With almost $19 billion set aside for losses, why didn’t JPM stock drop?
Answer: It’s simple
This is how banks work
Let’s step back a bit. If you’re a big bank, you get to borrow interest-free. Not sure? Just check your bank account, they aren’t paying you much, if anything, on your checking or savings account balances. The banks then lend to businesses and consumers at a much higher rate.
But here’s the thing: loans gone bad? Investors need not worry.

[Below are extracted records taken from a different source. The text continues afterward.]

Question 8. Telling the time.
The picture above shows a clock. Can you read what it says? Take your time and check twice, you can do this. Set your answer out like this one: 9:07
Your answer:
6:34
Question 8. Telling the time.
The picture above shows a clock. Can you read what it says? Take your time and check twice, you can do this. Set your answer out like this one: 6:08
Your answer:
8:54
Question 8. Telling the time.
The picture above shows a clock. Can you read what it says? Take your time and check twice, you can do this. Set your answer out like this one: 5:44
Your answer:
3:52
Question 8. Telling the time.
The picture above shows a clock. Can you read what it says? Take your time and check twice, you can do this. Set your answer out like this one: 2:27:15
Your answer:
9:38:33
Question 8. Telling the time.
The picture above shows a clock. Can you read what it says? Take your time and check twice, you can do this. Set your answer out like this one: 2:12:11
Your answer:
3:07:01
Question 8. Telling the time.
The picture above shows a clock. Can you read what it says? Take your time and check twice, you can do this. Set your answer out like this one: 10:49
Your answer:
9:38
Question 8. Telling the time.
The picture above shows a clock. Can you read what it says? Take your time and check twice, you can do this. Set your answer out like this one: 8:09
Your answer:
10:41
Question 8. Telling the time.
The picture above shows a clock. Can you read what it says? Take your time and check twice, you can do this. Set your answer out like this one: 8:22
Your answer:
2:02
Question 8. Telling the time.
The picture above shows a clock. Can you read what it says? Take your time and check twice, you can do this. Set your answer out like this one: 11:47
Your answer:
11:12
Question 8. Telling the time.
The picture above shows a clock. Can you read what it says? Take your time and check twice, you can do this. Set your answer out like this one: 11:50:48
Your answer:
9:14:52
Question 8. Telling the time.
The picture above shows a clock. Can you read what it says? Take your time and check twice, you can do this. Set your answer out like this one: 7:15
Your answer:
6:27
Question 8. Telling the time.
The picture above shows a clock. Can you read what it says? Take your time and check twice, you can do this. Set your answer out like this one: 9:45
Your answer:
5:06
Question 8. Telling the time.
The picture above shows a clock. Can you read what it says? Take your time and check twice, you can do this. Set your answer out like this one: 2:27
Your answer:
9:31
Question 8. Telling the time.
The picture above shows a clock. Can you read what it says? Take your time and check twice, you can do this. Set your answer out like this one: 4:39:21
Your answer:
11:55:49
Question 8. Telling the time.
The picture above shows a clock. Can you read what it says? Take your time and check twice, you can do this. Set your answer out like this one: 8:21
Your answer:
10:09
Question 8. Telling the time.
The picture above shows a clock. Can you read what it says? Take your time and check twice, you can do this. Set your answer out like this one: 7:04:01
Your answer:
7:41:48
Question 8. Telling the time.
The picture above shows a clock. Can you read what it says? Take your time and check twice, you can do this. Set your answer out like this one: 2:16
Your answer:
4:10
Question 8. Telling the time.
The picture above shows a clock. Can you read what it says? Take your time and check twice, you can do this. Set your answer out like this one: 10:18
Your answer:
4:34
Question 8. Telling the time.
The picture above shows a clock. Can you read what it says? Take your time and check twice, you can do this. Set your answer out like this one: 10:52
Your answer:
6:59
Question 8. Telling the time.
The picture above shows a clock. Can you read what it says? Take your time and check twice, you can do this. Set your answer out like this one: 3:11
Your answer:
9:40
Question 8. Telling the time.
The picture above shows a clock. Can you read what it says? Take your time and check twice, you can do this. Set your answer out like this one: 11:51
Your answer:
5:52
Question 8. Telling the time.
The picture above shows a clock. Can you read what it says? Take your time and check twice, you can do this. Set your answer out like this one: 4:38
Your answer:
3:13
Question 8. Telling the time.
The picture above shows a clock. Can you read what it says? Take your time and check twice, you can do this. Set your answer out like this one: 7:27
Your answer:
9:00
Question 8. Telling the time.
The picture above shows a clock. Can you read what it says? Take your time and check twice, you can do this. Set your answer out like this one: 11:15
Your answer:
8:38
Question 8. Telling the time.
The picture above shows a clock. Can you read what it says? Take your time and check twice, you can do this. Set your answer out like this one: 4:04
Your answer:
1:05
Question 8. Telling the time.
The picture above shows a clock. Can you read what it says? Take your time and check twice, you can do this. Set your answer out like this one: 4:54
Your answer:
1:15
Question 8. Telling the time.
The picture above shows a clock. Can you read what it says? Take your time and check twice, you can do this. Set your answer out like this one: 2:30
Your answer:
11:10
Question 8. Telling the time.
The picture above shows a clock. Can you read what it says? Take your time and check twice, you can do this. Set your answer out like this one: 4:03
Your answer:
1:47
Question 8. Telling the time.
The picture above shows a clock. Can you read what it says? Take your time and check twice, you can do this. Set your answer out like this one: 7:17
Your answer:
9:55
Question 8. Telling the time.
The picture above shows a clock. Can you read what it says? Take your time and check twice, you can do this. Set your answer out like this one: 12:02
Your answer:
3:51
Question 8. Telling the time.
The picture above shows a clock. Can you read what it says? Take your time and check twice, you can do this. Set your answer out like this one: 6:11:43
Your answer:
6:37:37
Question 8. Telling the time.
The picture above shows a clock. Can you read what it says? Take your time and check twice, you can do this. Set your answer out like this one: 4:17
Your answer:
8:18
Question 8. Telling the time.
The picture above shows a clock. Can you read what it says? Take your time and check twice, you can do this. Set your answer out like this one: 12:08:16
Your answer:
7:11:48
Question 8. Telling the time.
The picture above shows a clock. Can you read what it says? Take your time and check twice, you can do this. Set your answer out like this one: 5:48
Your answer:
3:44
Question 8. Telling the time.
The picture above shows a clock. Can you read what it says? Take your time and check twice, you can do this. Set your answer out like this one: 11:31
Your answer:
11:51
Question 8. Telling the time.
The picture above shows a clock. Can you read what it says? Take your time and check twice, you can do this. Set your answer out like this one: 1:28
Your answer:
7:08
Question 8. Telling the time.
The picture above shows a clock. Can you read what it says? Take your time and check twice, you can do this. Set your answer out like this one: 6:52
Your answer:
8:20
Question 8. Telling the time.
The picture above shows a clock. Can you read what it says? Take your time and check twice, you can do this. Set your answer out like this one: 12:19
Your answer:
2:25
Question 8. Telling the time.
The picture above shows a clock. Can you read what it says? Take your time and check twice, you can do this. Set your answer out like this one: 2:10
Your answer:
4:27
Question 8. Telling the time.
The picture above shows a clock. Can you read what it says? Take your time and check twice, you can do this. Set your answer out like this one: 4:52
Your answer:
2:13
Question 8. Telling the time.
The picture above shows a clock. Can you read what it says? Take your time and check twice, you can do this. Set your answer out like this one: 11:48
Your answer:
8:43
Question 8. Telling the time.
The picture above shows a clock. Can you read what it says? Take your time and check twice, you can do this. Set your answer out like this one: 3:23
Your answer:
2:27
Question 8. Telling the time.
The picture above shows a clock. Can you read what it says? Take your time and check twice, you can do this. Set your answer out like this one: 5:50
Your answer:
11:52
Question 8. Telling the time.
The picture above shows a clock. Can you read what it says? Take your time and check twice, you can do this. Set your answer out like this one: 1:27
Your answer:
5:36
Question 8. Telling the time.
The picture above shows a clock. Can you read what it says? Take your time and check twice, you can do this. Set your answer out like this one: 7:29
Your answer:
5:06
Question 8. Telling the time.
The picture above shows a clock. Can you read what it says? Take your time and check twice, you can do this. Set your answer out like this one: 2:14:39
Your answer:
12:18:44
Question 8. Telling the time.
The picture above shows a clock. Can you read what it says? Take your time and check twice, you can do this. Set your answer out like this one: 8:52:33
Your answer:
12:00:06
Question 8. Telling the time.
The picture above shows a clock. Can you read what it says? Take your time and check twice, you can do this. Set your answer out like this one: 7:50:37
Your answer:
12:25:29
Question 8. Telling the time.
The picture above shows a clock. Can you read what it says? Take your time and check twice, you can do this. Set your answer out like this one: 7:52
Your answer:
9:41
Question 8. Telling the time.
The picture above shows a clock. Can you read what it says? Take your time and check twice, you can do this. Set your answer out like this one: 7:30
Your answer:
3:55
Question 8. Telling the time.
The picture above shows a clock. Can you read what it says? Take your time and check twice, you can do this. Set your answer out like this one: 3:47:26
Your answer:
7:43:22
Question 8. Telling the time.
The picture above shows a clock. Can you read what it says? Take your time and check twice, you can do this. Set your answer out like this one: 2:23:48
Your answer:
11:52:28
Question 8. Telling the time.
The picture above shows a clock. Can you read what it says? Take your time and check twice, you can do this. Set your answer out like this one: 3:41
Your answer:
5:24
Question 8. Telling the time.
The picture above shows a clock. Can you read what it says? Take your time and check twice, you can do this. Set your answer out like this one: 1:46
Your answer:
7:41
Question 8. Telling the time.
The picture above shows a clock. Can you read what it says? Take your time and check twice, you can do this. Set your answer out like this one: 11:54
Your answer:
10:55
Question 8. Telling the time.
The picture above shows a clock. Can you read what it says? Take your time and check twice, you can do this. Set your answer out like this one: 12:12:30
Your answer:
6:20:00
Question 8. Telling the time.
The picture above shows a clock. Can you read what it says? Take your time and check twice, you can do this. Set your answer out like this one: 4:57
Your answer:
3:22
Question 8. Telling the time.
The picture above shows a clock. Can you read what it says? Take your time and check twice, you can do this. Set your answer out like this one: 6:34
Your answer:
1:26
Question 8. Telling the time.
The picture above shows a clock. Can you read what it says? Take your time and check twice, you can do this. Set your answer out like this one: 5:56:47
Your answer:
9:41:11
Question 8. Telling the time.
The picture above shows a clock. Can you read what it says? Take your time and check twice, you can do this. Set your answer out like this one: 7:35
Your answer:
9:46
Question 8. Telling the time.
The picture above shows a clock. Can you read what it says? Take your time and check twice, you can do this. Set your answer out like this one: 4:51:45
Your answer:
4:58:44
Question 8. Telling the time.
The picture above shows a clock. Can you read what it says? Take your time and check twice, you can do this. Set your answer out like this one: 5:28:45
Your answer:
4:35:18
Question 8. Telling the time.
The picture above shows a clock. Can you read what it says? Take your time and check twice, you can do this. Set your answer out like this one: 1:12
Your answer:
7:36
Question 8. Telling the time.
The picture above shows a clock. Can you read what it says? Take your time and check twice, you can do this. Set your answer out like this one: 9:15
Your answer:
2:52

The U.S federal reserve is backing up the banks. This was all too clear in 2008 when the Fed bailed out the banks with billions of dollars in no-strings-attached cash, and things won’t be too different this time either. In fact, here is JPM stock comparison during the 2020 COVID crisis to 2008.
Here is JPMorgan for you at the end of Q2 2020:
1. JPMorgan’s lending*
- Mortgage loans of $189 billion
- Credit Card loans of $142 billion
- Auto loans of $59 billion
- Personal, Student and Small Business loans of $47 billion
- Commercial Real Estate loans of $103 billion
- Commercial and other loans of $425 billion
- Total Loans of $979 billion
2. JPMorgan’s borrowing*
- Consumer deposits (savings accounts, checking accounts, time deposits, etc.) of $1.93 trillion
- Short-term borrowings of $48 billion
- Long-term debt of $317 billion
- Total Borrowings of $2.29 trillion
Now, the net interest income for JPMorgan (which is the cash remaining in its coffers after removing any interest it has to pay from the total interest it earns across its huge portfolio of loans) was $28.3 billion for the first half of the year. So the $18.8 billion it set aside to cover loan losses for this period wiped out a good two-thirds (67%) of its net interest income.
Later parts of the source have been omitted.